Problem statement => Work through the lines below and count those holding "Effizienz"; reply with the number only.

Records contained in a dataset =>
———

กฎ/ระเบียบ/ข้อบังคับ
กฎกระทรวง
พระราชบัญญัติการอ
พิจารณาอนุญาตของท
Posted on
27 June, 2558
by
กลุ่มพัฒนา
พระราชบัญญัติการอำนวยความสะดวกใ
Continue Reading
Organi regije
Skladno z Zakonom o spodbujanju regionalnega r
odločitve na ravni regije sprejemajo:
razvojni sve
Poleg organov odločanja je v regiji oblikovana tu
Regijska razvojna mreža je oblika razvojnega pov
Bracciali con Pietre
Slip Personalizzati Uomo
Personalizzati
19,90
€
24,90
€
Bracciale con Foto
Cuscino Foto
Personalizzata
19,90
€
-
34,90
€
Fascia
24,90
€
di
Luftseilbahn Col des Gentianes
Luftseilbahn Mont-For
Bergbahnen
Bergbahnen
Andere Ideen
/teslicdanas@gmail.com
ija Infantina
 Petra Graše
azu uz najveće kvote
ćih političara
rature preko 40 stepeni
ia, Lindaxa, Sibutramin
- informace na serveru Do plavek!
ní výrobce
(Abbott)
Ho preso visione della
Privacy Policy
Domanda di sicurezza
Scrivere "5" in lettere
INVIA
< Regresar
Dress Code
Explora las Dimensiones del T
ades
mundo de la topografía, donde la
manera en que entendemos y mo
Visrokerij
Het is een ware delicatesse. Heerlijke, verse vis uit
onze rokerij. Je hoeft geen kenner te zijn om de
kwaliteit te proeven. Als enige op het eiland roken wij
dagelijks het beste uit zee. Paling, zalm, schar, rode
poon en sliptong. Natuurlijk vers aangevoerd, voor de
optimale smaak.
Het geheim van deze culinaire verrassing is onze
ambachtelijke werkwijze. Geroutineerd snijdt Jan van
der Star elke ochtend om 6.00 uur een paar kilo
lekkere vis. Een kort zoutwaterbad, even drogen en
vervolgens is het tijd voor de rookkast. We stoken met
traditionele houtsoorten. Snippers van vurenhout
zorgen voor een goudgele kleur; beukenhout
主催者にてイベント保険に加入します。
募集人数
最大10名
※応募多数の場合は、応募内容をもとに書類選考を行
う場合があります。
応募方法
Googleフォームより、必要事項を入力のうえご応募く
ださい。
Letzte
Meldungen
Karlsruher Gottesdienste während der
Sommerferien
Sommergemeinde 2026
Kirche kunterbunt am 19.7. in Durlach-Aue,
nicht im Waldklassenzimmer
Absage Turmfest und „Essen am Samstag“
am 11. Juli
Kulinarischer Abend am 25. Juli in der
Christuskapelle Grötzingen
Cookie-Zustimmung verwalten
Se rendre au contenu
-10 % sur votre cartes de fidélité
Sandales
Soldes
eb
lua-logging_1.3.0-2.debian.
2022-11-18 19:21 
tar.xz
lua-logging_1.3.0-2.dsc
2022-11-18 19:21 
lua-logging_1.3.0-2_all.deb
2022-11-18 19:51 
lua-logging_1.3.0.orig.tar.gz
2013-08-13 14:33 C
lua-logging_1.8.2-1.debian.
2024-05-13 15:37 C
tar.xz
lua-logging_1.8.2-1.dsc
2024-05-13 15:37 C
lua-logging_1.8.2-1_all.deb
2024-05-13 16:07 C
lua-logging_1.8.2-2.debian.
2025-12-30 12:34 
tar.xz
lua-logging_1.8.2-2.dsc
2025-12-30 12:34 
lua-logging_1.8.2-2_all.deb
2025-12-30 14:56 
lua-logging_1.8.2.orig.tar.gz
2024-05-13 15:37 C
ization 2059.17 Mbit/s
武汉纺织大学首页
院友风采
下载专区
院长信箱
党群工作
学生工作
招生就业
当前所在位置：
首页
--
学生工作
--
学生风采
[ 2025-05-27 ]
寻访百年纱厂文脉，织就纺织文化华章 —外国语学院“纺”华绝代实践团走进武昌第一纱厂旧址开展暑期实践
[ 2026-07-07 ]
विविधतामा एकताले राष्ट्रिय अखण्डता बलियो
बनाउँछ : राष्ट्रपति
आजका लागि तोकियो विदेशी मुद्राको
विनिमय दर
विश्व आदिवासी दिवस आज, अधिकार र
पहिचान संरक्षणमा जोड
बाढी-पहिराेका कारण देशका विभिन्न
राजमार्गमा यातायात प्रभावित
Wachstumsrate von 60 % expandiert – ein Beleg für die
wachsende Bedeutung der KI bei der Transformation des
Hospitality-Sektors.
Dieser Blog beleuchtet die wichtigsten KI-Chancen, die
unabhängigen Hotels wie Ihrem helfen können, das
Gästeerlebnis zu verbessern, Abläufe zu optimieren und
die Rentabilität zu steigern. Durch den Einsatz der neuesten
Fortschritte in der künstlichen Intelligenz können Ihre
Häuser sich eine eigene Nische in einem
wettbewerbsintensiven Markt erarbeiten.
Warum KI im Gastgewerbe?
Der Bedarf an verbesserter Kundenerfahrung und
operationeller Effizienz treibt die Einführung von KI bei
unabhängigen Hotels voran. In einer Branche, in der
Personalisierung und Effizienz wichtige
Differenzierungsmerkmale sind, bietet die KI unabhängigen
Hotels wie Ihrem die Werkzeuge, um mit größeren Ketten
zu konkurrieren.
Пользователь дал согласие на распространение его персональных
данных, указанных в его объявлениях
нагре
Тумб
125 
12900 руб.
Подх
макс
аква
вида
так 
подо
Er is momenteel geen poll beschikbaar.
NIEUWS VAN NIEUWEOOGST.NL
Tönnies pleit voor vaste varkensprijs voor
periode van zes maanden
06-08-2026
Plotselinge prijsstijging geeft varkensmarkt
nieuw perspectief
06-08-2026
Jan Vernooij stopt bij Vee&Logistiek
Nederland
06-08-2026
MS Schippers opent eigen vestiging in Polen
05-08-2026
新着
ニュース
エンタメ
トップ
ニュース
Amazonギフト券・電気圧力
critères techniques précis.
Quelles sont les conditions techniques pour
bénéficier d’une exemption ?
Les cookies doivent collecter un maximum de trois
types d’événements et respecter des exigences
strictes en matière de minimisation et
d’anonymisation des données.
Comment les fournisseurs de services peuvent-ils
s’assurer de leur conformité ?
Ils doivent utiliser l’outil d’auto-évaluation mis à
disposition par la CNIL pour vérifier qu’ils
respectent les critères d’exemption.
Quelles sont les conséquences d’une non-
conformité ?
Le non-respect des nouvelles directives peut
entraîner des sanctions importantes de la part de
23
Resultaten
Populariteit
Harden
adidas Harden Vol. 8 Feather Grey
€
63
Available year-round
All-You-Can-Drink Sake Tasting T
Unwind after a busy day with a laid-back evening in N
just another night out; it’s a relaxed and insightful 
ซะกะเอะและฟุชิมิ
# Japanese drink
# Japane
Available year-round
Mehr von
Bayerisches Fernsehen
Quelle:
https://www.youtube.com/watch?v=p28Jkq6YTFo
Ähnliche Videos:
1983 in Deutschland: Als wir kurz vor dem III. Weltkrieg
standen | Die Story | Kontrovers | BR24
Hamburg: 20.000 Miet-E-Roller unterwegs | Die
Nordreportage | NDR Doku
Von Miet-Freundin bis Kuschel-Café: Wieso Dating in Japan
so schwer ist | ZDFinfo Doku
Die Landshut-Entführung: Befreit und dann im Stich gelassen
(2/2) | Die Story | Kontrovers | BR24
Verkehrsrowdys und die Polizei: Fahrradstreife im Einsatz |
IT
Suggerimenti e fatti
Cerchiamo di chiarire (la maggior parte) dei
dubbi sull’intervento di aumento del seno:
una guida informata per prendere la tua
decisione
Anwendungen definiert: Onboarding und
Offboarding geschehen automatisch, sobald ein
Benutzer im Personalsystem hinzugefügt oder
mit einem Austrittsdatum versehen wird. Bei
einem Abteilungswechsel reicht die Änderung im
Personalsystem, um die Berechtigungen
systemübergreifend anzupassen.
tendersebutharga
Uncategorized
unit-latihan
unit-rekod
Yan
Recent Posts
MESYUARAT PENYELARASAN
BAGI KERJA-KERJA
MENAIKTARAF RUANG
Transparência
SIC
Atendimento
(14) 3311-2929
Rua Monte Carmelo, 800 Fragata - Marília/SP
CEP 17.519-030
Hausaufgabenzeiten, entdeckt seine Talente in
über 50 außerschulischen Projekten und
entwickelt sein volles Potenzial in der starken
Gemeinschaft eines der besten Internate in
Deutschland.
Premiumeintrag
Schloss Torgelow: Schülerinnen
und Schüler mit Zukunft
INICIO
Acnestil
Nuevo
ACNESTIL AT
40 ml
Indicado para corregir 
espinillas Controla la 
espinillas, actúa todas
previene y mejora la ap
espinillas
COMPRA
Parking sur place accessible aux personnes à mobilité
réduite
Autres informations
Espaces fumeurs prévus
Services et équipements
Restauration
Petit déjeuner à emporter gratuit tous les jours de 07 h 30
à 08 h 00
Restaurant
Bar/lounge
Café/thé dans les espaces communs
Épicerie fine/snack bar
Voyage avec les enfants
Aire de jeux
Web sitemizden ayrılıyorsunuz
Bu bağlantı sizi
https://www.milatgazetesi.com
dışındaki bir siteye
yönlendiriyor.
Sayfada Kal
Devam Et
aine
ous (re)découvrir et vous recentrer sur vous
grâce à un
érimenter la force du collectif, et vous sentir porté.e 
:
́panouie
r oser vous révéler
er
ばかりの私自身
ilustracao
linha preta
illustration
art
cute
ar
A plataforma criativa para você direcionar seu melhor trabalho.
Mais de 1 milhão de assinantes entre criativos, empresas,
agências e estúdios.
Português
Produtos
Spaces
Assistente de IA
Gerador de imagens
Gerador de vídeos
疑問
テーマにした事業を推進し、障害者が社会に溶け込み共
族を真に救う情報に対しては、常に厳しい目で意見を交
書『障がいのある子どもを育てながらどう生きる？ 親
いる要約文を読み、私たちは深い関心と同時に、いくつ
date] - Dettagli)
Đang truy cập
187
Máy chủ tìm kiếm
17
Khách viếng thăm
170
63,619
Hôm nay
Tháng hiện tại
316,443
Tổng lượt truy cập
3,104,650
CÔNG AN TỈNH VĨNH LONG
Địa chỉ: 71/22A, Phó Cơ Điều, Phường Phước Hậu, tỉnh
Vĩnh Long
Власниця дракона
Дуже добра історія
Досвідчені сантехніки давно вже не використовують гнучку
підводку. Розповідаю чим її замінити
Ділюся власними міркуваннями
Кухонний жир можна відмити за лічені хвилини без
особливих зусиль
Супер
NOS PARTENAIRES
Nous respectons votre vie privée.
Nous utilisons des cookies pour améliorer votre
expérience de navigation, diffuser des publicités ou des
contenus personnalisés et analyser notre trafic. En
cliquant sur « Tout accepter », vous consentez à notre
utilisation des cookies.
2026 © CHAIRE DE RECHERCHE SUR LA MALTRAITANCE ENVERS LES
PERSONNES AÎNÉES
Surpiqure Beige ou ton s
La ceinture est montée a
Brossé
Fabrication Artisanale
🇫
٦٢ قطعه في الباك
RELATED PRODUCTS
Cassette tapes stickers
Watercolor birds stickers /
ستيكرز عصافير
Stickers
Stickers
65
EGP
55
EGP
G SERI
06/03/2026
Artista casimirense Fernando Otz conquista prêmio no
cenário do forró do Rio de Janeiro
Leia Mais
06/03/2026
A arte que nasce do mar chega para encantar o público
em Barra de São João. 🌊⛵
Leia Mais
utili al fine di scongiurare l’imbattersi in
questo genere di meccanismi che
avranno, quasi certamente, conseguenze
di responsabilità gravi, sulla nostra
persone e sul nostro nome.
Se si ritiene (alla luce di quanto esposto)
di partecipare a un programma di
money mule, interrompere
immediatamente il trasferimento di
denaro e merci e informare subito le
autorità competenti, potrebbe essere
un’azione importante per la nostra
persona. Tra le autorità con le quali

———

Exercise result => 2